Now a hard case: a fast scene cut. The content changes completely between two frames — a new shot with no relationship to the previous one. Motion alignment fails because there is no coherent motion to estimate; the previous frames are not observations of the current scene at all. A naive pipeline would warp garbage into the fusion and produce ghosting or smearing at the cut. A well-designed one detects the scene change (a large residual after alignment, a shot-boundary signal) and falls back to single-frame super-resolution for that frame, ignoring the now-irrelevant neighbors, then rebuilds its temporal window from the new shot. The cut is handled cleanly instead of producing a visible artifact.
Finally, a compute-budget squeeze. The device heats up under sustained load and the NPU throttles, so a frame that used to take 12 milliseconds now threatens to take 20 and blow the 16ms budget at 60fps. The pipeline's fallback path engages: rather than dropping frames and stuttering, it degrades gracefully — reducing the number of fused neighbor frames, switching to a lighter model variant, or dropping to high-quality interpolation for a stretch — trading some sharpness for keeping playback smooth. When the device cools, it ramps back up. This graceful degradation under a moving compute budget is what separates a super-resolution feature that ships from a demo that only works on a benchmark clip.
It is worth pausing on why temporal fusion beats single-image upscaling so decisively, because it is the whole justification for the extra alignment machinery. A single low-res frame has lost high-frequency detail to downsampling and aliasing, and no amount of cleverness can recover information that a lone frame simply does not contain — a single-image model can only hallucinate plausible detail. But consecutive frames of video are near-duplicate observations of the same scene at slightly different sub-pixel offsets, and each carries a slightly different slice of the aliased high-frequency content. Aligning several frames and fusing them lets the network combine those complementary slices into a reconstruction that is closer to genuine recovery than pure invention — the same principle that lets a burst of photos produce a sharper image than any single shot. That is why a video super-resolution system with good motion alignment can be both sharper and more faithful than a per-frame model, and why the alignment stage, not the upscaling network alone, is the part that most determines quality.

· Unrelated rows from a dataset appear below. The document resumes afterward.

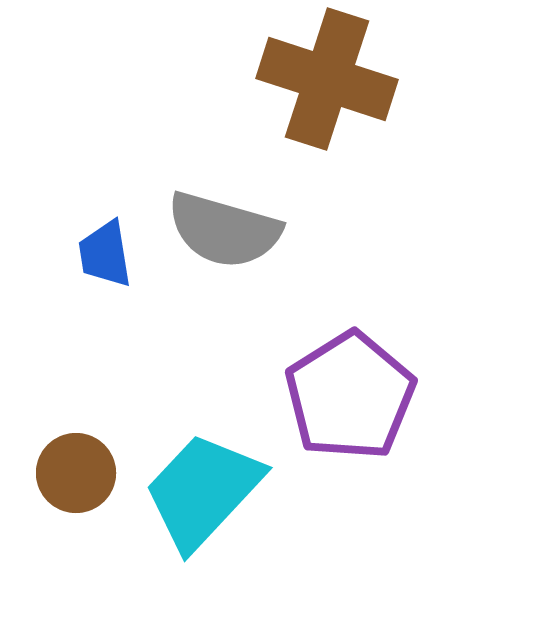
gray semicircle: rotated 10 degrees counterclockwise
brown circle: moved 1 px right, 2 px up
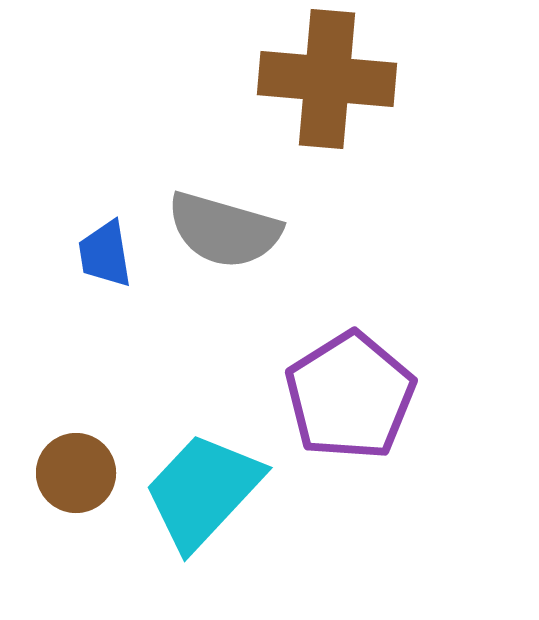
brown cross: rotated 13 degrees counterclockwise
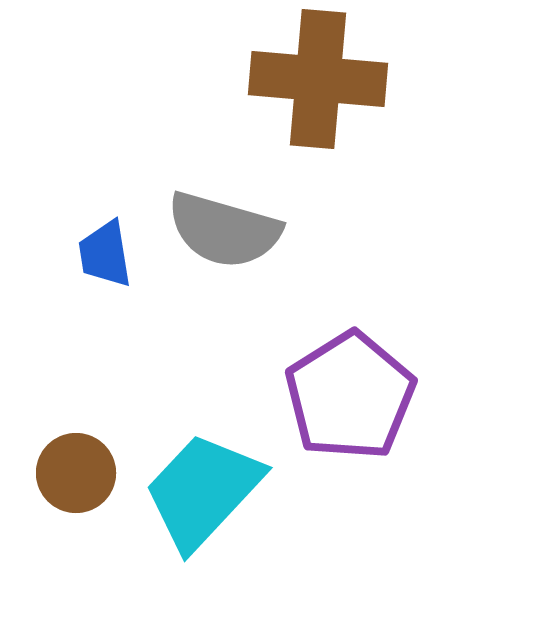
brown cross: moved 9 px left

The flip side is that this advantage collapses exactly when alignment fails — fast motion, occlusion, a scene cut — so the system's quality is only as good as its worst-aligned regions. A robust design therefore treats alignment confidence as a signal: where neighbors align well, lean on temporal fusion for faithful detail; where they align poorly, fall back toward single-frame synthesis for that region rather than fusing misaligned content. This spatially adaptive blend — trust the neighbors where they agree, ignore them where they do not — is what keeps ghosting and smearing out of the output while still capturing the temporal-fusion win everywhere the motion is tractable.